Extracted material =
*-*-*

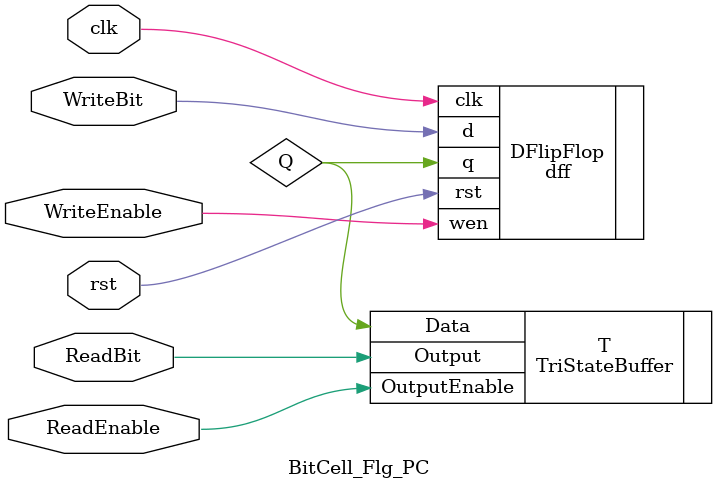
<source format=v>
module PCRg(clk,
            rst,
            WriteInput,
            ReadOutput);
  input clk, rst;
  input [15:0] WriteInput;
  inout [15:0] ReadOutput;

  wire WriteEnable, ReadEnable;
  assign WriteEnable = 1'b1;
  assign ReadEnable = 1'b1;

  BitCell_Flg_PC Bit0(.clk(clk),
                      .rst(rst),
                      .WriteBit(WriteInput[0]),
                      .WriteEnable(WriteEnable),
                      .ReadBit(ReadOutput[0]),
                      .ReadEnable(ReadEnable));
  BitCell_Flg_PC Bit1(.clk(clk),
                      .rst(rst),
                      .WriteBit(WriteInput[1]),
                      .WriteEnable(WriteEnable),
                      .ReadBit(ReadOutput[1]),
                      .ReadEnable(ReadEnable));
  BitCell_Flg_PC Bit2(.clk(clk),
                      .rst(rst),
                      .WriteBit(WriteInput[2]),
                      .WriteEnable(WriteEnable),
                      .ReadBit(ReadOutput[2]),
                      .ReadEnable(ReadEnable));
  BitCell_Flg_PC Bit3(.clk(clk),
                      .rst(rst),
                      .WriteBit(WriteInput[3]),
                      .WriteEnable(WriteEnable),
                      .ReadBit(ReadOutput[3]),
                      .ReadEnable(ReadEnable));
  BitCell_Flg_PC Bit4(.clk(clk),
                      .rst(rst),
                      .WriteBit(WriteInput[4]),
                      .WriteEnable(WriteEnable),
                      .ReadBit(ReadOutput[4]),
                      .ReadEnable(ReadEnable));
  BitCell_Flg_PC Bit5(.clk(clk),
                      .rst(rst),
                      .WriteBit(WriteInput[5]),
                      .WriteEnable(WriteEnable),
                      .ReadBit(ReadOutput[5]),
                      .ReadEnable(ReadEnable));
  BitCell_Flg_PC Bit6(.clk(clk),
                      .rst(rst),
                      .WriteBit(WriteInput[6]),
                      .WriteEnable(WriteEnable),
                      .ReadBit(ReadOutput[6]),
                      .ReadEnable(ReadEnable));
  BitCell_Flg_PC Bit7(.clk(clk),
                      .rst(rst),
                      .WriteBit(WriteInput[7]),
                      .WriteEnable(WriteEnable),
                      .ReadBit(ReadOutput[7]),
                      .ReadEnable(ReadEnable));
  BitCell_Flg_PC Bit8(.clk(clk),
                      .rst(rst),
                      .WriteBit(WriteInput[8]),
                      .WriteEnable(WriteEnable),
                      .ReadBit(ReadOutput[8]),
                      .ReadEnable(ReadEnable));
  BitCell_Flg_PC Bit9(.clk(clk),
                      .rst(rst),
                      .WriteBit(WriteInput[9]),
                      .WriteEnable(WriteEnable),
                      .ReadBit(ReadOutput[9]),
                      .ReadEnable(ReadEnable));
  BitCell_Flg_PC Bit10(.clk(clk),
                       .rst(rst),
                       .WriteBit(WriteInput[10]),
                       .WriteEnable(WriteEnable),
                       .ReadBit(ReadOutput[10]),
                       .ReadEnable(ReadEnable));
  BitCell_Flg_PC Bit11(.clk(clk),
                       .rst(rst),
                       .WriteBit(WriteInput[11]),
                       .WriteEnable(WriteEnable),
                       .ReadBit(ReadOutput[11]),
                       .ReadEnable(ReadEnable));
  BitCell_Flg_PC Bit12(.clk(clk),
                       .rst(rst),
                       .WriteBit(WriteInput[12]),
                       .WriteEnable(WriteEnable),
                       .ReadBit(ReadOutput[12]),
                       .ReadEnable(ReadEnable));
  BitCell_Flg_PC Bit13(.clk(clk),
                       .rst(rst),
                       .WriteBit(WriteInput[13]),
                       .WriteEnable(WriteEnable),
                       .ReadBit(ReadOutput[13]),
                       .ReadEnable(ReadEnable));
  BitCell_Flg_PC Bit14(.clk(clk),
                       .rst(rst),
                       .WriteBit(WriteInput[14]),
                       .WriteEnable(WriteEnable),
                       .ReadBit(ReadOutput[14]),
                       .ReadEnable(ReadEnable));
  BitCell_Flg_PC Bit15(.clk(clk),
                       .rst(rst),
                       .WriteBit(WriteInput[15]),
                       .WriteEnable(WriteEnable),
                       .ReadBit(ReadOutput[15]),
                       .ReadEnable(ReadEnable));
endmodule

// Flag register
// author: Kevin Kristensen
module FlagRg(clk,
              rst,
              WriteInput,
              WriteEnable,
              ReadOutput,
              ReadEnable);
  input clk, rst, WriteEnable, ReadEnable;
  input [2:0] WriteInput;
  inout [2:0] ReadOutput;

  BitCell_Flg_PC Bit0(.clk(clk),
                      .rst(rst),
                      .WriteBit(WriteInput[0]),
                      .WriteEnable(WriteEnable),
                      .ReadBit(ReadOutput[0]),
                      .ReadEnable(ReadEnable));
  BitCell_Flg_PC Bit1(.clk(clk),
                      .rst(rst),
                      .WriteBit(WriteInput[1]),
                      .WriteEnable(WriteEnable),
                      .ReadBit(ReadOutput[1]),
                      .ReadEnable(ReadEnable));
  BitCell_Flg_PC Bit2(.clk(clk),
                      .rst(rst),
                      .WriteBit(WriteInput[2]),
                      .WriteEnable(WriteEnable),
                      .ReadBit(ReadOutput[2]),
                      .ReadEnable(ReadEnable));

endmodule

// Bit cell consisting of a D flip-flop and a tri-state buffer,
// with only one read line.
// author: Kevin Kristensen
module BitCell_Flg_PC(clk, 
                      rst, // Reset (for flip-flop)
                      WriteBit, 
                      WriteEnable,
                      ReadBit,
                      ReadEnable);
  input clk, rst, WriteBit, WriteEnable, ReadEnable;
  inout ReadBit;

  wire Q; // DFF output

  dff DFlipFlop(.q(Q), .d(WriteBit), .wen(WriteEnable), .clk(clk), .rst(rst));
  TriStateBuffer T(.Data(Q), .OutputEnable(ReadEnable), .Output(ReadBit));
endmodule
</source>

*-*-*

Work request = In the entries above, find every line holding the word "inout" and copy it out.

Task solution =
  inout [15:0] ReadOutput;
  inout [2:0] ReadOutput;
  inout ReadBit;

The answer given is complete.